Instruction >> Each line that includes "assign" must be copied from the records.

Electronic design automation data:
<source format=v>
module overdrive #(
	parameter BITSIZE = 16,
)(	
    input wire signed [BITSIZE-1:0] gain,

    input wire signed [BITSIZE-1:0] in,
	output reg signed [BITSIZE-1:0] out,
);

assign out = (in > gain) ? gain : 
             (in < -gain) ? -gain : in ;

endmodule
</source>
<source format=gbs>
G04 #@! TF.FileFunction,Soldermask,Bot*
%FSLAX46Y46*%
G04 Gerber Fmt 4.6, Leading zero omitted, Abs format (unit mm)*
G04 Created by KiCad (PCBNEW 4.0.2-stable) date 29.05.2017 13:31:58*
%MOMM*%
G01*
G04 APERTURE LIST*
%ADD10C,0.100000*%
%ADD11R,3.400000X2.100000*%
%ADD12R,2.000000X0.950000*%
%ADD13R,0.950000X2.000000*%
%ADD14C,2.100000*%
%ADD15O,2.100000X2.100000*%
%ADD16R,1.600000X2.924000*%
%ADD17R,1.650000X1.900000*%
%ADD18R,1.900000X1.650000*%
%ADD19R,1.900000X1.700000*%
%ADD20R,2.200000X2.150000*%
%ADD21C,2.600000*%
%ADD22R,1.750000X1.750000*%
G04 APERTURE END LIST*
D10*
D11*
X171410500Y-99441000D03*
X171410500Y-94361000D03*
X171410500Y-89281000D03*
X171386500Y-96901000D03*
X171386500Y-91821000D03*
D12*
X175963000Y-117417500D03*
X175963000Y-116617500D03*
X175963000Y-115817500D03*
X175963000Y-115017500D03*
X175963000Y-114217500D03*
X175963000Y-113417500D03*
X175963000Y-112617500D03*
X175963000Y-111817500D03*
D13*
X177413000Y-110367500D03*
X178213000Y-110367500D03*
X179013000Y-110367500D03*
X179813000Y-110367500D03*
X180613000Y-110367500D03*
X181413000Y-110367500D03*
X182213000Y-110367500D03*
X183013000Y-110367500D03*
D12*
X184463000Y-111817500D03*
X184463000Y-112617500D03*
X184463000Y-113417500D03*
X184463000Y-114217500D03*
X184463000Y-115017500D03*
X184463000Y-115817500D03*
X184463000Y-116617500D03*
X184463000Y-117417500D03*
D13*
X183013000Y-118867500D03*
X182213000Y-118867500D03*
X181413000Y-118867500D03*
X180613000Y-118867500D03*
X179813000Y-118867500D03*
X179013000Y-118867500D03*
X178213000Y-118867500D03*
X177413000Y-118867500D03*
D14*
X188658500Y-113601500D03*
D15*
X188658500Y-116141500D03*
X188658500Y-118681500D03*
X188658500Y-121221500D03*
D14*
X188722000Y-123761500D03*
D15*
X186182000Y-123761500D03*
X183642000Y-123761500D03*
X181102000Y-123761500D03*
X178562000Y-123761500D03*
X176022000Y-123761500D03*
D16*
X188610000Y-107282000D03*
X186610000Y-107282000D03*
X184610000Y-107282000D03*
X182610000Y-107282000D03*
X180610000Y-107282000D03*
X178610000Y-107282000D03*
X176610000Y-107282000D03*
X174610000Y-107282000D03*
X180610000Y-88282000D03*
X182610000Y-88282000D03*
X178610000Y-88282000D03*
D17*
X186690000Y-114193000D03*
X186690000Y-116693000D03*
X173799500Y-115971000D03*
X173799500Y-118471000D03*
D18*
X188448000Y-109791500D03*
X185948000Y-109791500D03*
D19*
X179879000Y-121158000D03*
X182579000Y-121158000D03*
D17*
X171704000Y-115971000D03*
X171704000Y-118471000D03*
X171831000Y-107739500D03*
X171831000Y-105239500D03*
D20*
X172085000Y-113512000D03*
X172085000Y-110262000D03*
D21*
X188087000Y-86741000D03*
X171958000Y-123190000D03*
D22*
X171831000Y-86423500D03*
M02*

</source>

* * *

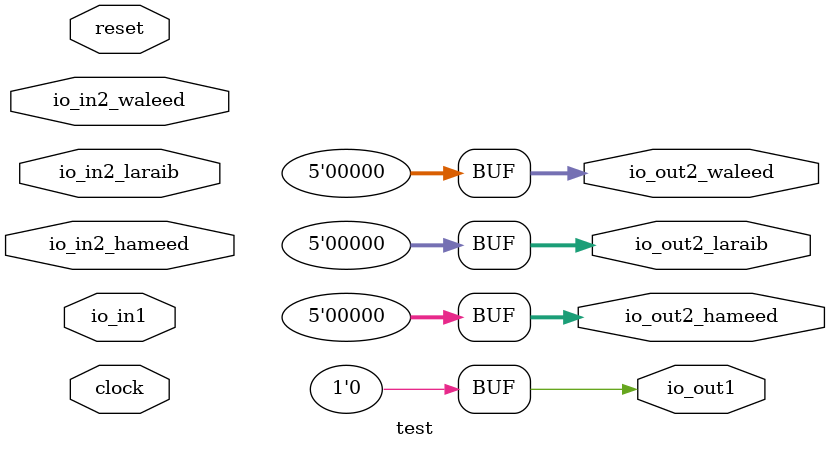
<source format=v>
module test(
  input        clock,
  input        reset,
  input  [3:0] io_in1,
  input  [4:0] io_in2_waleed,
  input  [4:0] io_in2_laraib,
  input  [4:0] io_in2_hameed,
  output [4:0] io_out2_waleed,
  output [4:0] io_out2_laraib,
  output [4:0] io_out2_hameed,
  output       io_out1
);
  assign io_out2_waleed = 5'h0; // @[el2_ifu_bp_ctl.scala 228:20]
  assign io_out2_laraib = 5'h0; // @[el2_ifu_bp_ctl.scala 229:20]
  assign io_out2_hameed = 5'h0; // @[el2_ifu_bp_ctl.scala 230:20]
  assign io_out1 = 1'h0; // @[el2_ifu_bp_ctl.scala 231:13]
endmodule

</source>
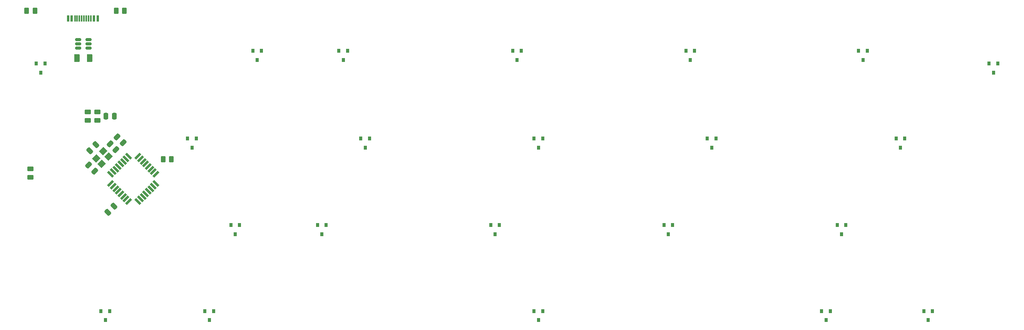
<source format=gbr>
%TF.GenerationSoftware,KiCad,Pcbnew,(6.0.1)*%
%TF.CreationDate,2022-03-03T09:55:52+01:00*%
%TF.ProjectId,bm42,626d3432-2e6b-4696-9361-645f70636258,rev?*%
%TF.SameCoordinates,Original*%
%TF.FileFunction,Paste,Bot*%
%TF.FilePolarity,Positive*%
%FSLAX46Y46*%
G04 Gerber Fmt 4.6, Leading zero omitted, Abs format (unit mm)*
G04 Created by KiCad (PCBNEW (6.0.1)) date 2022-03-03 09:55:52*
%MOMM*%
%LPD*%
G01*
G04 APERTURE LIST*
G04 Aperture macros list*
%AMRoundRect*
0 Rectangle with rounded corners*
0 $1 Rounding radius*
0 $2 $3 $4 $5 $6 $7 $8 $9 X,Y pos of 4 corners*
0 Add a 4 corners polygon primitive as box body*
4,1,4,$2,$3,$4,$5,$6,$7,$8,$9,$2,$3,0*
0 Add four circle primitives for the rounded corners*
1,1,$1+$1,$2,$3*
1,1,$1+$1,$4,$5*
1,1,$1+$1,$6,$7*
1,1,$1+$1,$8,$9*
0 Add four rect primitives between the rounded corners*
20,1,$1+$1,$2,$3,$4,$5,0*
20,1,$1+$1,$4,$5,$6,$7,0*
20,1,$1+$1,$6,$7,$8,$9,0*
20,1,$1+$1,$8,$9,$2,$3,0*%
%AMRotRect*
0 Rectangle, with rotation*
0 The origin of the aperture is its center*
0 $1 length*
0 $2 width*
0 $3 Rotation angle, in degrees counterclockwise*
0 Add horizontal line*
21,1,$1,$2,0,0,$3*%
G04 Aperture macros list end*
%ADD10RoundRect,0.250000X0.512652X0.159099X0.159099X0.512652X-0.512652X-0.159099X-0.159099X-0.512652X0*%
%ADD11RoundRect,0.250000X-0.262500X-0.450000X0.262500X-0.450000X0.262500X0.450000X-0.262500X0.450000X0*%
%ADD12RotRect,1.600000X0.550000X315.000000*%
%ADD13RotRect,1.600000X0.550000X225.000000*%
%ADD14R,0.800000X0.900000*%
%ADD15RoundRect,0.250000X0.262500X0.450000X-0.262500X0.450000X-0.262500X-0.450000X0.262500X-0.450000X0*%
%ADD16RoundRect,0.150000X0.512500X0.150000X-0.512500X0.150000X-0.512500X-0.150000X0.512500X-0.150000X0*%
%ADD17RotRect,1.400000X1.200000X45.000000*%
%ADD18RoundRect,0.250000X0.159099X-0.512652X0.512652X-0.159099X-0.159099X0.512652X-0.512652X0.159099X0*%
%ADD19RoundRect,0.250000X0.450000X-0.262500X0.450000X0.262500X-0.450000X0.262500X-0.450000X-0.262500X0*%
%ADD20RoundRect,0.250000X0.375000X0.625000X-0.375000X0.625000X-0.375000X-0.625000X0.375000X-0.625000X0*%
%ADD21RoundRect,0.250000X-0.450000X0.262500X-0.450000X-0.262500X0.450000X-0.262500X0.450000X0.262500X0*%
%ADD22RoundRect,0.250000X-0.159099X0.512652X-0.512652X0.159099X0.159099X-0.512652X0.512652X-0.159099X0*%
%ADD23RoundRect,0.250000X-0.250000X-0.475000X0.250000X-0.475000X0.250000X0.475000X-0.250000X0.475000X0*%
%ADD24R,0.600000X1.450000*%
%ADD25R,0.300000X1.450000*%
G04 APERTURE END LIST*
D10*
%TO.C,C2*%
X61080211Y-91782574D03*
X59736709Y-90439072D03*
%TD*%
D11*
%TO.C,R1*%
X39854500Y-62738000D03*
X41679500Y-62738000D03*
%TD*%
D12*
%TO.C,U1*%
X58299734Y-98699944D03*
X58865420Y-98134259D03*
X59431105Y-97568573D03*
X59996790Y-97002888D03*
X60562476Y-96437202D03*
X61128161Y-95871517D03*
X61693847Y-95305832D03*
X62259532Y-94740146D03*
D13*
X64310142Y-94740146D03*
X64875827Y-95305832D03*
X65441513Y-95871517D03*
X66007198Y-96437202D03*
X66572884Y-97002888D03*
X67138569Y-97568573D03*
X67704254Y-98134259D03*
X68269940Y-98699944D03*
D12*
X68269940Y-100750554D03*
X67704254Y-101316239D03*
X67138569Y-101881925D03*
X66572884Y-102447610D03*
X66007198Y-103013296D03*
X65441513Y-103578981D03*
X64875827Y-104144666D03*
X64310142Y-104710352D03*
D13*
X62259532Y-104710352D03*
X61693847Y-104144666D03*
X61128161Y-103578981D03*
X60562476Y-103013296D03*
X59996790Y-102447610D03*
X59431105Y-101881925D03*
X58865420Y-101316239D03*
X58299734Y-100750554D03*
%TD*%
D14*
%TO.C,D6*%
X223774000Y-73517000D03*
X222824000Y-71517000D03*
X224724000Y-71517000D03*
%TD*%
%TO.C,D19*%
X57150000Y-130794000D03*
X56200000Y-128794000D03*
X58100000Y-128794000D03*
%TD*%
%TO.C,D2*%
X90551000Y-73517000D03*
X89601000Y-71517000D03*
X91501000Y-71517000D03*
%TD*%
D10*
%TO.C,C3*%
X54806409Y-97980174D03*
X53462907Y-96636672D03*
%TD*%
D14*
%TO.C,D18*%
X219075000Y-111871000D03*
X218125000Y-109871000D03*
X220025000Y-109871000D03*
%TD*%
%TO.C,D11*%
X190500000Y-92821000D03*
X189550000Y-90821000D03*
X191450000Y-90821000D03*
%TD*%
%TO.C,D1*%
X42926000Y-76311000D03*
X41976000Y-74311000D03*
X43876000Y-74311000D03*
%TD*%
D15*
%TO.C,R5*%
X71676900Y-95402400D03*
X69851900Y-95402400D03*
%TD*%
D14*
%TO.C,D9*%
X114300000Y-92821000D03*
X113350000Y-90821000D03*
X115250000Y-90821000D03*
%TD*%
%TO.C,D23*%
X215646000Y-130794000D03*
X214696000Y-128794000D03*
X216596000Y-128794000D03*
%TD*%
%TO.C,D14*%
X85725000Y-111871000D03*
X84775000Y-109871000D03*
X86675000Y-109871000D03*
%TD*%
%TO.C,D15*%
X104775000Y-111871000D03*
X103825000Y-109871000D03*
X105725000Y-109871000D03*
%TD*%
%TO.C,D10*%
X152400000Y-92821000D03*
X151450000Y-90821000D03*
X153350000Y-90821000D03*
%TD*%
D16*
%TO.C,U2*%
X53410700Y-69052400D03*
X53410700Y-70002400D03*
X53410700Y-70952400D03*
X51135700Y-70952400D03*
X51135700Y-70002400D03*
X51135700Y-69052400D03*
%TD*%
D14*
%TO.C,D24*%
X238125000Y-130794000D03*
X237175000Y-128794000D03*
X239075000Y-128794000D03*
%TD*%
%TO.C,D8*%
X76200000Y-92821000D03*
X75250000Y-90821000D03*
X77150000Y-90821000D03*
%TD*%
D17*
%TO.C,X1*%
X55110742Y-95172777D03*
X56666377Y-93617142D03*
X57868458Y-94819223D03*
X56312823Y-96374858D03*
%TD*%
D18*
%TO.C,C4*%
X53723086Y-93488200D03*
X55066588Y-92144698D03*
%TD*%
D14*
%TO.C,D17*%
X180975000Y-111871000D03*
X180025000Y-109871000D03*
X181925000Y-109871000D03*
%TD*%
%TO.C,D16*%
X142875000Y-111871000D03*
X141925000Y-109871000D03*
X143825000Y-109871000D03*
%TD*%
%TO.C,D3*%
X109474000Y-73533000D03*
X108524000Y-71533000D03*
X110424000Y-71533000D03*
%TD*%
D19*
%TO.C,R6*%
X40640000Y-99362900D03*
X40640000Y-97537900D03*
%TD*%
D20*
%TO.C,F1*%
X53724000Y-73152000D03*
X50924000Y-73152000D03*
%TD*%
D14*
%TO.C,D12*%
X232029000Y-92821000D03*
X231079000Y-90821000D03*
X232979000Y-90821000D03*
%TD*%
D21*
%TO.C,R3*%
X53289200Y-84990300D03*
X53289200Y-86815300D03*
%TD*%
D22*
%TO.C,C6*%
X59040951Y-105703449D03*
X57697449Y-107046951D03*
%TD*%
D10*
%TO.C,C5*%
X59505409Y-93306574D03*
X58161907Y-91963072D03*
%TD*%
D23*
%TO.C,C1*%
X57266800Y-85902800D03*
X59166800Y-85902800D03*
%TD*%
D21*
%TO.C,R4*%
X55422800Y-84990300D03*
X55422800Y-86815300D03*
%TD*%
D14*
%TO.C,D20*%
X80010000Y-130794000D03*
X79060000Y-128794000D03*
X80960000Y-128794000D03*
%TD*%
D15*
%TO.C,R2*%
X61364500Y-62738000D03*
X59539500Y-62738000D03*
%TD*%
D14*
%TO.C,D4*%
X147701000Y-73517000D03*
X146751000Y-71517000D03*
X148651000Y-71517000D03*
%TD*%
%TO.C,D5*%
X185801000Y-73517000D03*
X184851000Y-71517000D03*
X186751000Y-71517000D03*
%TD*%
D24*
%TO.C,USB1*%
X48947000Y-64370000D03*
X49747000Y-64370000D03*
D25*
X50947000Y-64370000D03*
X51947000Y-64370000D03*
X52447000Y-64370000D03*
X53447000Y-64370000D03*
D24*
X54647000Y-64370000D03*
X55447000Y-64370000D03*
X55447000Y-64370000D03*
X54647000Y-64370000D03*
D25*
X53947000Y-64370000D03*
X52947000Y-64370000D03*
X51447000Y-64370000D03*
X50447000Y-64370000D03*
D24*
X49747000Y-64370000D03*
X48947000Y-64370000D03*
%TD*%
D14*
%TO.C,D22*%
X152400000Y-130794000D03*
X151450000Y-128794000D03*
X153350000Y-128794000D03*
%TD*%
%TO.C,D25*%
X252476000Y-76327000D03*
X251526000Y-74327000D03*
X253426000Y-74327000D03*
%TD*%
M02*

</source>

Result below >>
assign out = (in > gain) ? gain : 
  assign io_out2_waleed = 5'h0; // @[el2_ifu_bp_ctl.scala 228:20]
  assign io_out2_laraib = 5'h0; // @[el2_ifu_bp_ctl.scala 229:20]
  assign io_out2_hameed = 5'h0; // @[el2_ifu_bp_ctl.scala 230:20]
  assign io_out1 = 1'h0; // @[el2_ifu_bp_ctl.scala 231:13]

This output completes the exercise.